Rapport et conclusion d'expérimentation attendus
Cette étude s'inscrit dans le contexte du plan Très Haut Débit du gouvernement qui entend remplacer l'ensemble du réseau cuivre actuel par de la fibre optique (FTTH) d'ici 2022 à l'exception de quelques zones difficiles à atteindre où des technologies très haut débit alternatives seront proposées. Mais la suppression d'un réseau d'ancienne génération au profit d'un autre de nouvelle n'est pas sans poser un certain nombre de question sur l'héritage applicatif des industriels et de l'écosystème. C'est dans ce contexte que le gouvernement avait confié, en juin 2013, à Paul Champsaur, président de l'Autorité de la statistique publique et ancien président de l'Arcep, une mission d'évaluation sur l'extinction du cuivre dont on attend toujours les conclusions.

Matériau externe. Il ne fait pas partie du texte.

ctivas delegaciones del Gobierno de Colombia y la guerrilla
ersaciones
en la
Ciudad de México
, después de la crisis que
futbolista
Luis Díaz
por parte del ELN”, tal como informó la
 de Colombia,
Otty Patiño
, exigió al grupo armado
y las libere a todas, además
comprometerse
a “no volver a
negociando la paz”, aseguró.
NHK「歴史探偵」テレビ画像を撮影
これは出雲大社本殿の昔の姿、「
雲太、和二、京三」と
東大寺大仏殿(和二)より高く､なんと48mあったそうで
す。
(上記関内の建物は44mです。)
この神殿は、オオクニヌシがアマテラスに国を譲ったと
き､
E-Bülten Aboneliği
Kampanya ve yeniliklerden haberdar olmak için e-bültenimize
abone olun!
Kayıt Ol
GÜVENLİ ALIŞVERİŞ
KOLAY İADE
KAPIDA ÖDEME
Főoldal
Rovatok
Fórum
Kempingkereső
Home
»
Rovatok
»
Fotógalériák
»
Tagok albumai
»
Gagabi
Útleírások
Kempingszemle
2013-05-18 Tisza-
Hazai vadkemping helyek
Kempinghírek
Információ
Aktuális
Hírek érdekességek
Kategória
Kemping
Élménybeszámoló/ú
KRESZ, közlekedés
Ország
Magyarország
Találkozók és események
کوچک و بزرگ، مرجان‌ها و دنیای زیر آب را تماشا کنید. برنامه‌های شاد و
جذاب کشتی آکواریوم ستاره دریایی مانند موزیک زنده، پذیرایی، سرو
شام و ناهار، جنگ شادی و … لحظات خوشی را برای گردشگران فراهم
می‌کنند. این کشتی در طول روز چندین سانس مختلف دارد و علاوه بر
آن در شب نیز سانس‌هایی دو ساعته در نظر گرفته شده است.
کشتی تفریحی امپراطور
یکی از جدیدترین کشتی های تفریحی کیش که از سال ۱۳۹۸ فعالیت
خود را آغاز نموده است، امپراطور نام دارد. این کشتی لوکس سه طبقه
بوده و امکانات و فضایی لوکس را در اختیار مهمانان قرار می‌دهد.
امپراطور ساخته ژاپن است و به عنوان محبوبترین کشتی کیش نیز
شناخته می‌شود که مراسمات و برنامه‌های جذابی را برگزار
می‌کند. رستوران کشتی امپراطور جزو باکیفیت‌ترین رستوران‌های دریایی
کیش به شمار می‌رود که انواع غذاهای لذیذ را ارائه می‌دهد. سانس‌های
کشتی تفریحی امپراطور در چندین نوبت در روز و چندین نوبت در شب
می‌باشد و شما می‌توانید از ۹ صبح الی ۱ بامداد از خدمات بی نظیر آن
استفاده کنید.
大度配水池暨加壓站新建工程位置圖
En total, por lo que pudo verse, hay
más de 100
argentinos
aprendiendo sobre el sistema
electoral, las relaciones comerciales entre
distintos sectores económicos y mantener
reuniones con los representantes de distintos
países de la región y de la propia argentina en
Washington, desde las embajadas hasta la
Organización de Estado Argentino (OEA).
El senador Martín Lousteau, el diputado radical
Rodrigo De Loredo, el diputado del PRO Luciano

De son côté, Orange mène une expérimentation d'extinction du réseau cuivre à Palaiseau en banlieue parisienne. Si, dans une première étape, les résidences des particuliers avaient quasiment toutes basculé sur le réseau optique fin 2013, il restait à l'opérateur de mener l'expérience sur les réseaux des entreprises. Une opération qui devait démarrer début 2014. Là encore, on attend toujours les résultats. Le rapport du cabinet Cogisys qui permettra à l'Arcep de mieux appréhender les futures questions de régulation, apporte aujourd'hui quelques éléments de réponse.